Prior to moving to South Australia, Richardson played for Drysdale finishing runner up in the 1992 Bellarine Football League Grand Final whilst simultaneously playing TAC Cup Under 18's for the inaugural premiers, Geelong Falcons. Richardson returned to the Bellarine Football League, leading the goal kicking with 121 goals in 1995 whilst playing for Ocean Grove in their premiership side, before playing for Geelong's reserve team in 1996.

Richardson was a late comer to the AFL, recruited from West Adelaide in the 2001 Pre-Season Draft but only made two appearances. His first game came when Adelaide defeated Fremantle by 20 points at Football Park, with Richardson contributing an inaccurate one goal and four behinds. The following weekend he participated in a win over Richmond but had no disposals and four hitouts.
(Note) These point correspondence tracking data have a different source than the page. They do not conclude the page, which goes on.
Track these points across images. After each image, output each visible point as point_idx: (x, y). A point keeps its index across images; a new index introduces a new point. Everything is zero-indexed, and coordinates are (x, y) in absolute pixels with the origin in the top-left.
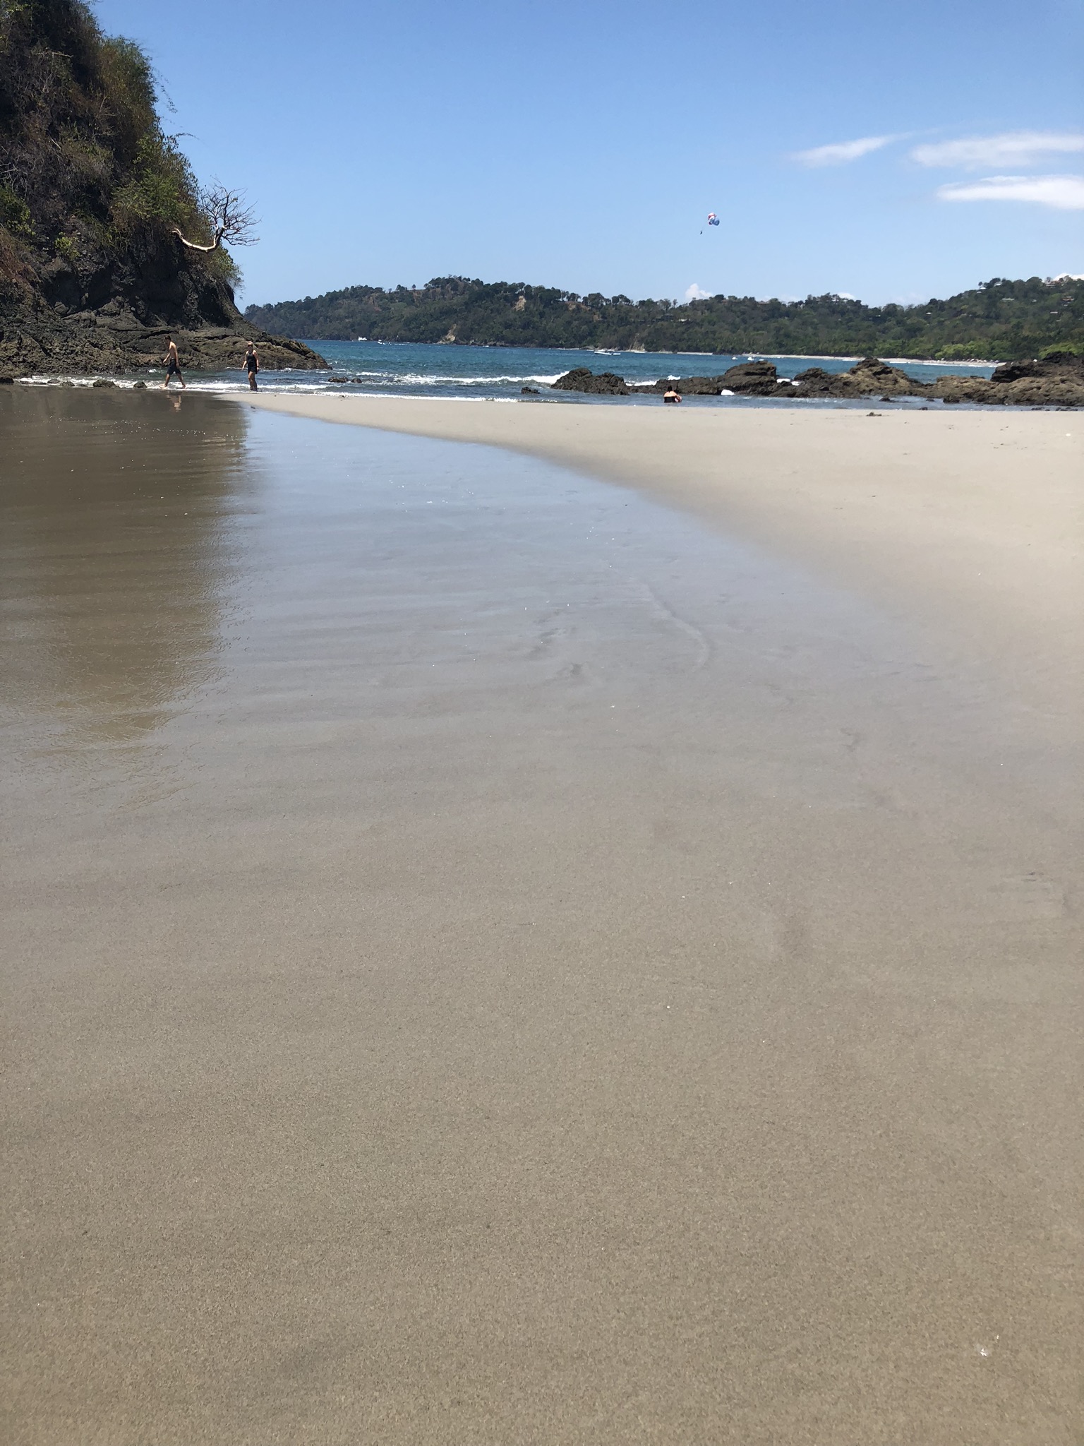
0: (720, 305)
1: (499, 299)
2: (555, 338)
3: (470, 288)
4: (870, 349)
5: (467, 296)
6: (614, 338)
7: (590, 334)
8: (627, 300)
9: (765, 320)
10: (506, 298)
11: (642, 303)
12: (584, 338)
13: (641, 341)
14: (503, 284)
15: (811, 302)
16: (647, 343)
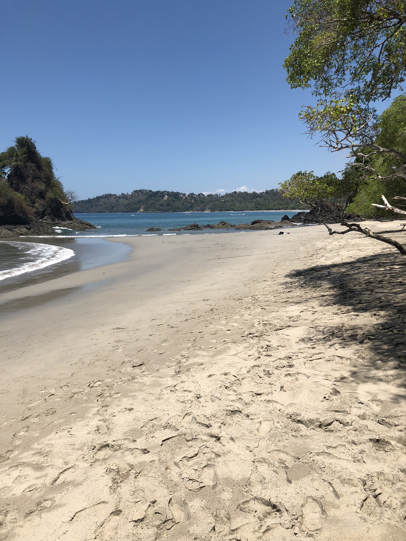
0: (236, 195)
1: (158, 196)
2: (178, 209)
3: (148, 193)
4: (287, 207)
5: (147, 196)
6: (199, 208)
7: (191, 207)
8: (203, 195)
9: (251, 199)
10: (160, 196)
11: (208, 195)
12: (189, 208)
13: (209, 208)
14: (159, 191)
15: (267, 192)
16: (211, 209)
A full-forward, Richardson instead spent most of 2001 playing at West Adelaide and became only the second Wests player alongside the club's all-time leading goalkicker Roger Luders (105 in 1983) to kick 100 goals for the season, 85 of them in the home and away season. He won four consecutive Ken Farmer Medals from 1998 to 2001, being rewarded as the league's top goal-kicker, becoming the first ever West Adelaide player to win the award and just the third from the club to lead the league in goalkicking. Richardson also won the Best & Fairest award in 1998. Richardson captained West Adelaide in 2002.

Richardson returned to Victoria and finished his career at Drysdale as Player/Coach for two seasons 2003 & 2004. He was also the league's leading goalkicking with 110 goals in 2003.